In a series to mark the launch of the £50million Earthshot Prize to encourage technological solutions to “repair our planet” in the next 10 years, the Duke of Cambridge spoke about the conversations that he and his family had about the biggest environmental challenges facing Earth. Asked on Radio 4’s Today programme if he ever wondered what Prince Charles was banging on about, William, 38, said: “I regularly wonder what my father is banging on about. I’m sure every son thinks the same.”
But he added: “He’s talked about this for a long time and long before people sort of cottoned on to climate change. So, I’ve always listened to and learnt and believed in what he was saying.
“I think the dotty person now would be the person who doesn’t believe in climate change.”
His three children. Prince George, seven, Princess Charlotte, five, and Prince Louis, two, have become enthralled by Sir David’s documentaries about the planet.
William said: “It’s amazing at bedtime when I can corral the children. I just shout, ‘We’re going to watch one of David’s documentaries’ and they come herding in.
“It’s the easiest way to catch my children and get them ready for bedtime.”
But he also admitted that his children had been badgering him to adopt a greener lifestyle to help the planet, and that the threat to the natural world has at times left George feeling despondent.

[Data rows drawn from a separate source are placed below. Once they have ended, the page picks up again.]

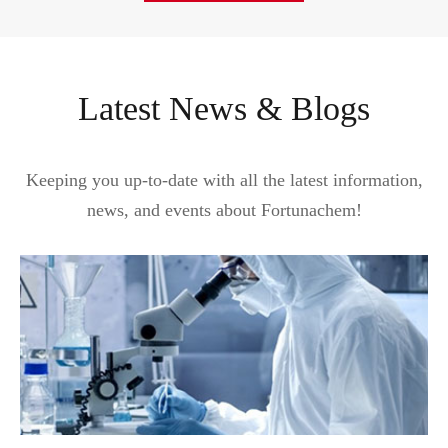
Latest News & Blogs
Keeping you up-to-date with all the latest information,
news, and events about Fortunachem!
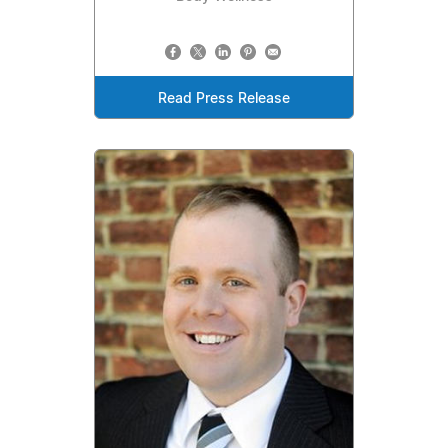
Read Press Release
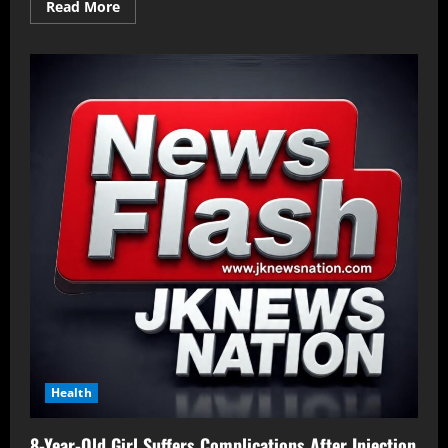
Read More
Health
8-Year-Old Girl Suffers Complications After Injection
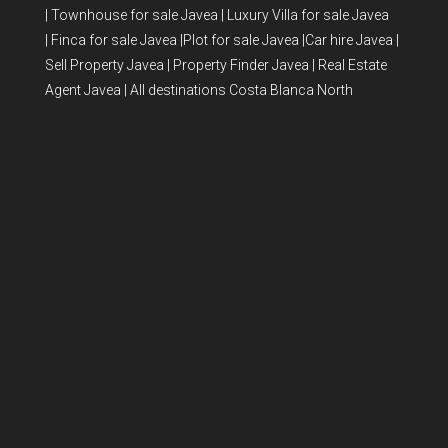
|
Townhouse for sale Javea
|
Luxury Villa for sale Javea
|
Finca for sale Javea
|
Plot for sale Javea
|
Car hire Javea
|
Sell Property Javea
|
Property Finder Javea
|
Real Estate
Agent Javea
|
All destinations Costa Blanca North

William told Sky News: “The most recent one – the extinction one – actually George and I had to turn it off, we got so sad about it halfway through. He said to me, ‘You know, I don’t want to watch this any more’.”

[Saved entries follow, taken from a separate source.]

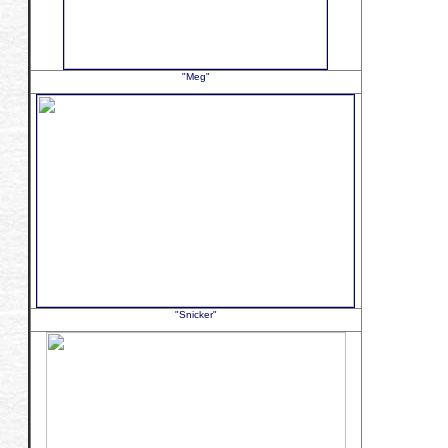
"Meg"
"Snicker"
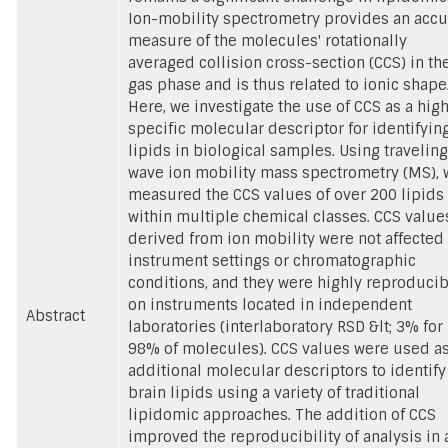
Ion-mobility spectrometry provides an accu
measure of the molecules' rotationally
averaged collision cross-section (CCS) in th
gas phase and is thus related to ionic shape
Here, we investigate the use of CCS as a high
specific molecular descriptor for identifyin
lipids in biological samples. Using traveling
wave ion mobility mass spectrometry (MS), 
measured the CCS values of over 200 lipids
within multiple chemical classes. CCS value
derived from ion mobility were not affected
instrument settings or chromatographic
conditions, and they were highly reproduci
on instruments located in independent
Abstract
laboratories (interlaboratory RSD &lt; 3% for
98% of molecules). CCS values were used a
additional molecular descriptors to identify
brain lipids using a variety of traditional
lipidomic approaches. The addition of CCS
improved the reproducibility of analysis in 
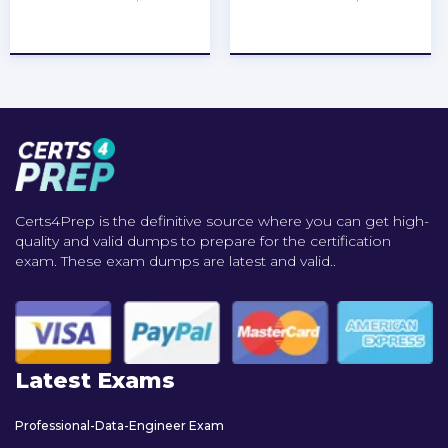
★
★
★
★
★
★
★
★
★
★
Certs4Prep is the definitive source where you can get high-
quality and valid dumps to prepare for the certification
exam. These exam dumps are latest and valid..
Latest Exams
Professional-Data-Engineer Exam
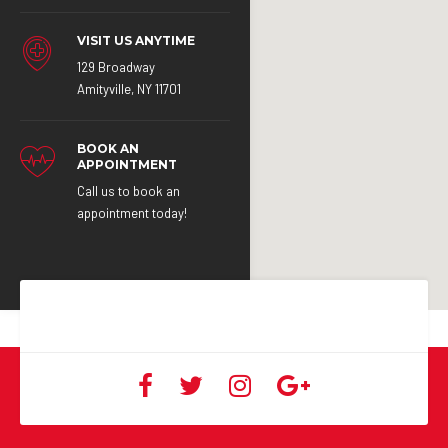
VISIT US ANYTIME
129 Broadway
Amityville, NY 11701
BOOK AN
APPOINTMENT
Call us to book an
appointment today!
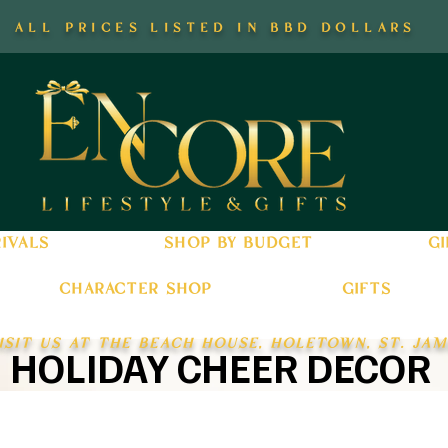
all prices listed in bbd dollars
ivals
shop by budget
gi
character shop
gifts
isit us at the beach house, holetown, st. jam
HOLIDAY CHEER DECOR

William said he worried about the effects, particularly on children and younger people, of constant messages of doom.
Instead he wants to spread positivity and encourage people to think we can find solutions that will allow us to maintain our lifestyles and save the planet.
Under the Earthshot Prize, every year from 2021 until the end of the decade, winners in five categories will each receive £1million for ideas or inventions that will halt the effects of irreversible climate change and other hazards facing Earth.
A team of experts will advise a 13-strong Prize Council, made up of famous faces designed to give the project global reach, on the choice of winners each year. Those on the Prize Council with William include actress Cate Blanchett, Brazilian football captain Dani Alves, singer Shakira and Queen Rania of Jordan.
Colombian singer Shakira said: “Your children, my children – they have to find ways to reduce carbon emissions, to repair our oceans, to clean the air.
“So we need young minds to be informed and invested, which is why education is so important.”
Cate said: “All around the world, science and community-based initiatives are leading to ground-breaking inventions and solutions which, if provided with the platform and resources to be implemented on a larger scale, could have a significant and positive impact on the environment and global economy.”
The project, which has a £50million prize fund provided by American, Chinese and Arab billionaires, hopes to encourage entries from individuals, businesses and even cities, who will put forward ideas and solutions to environmental problems.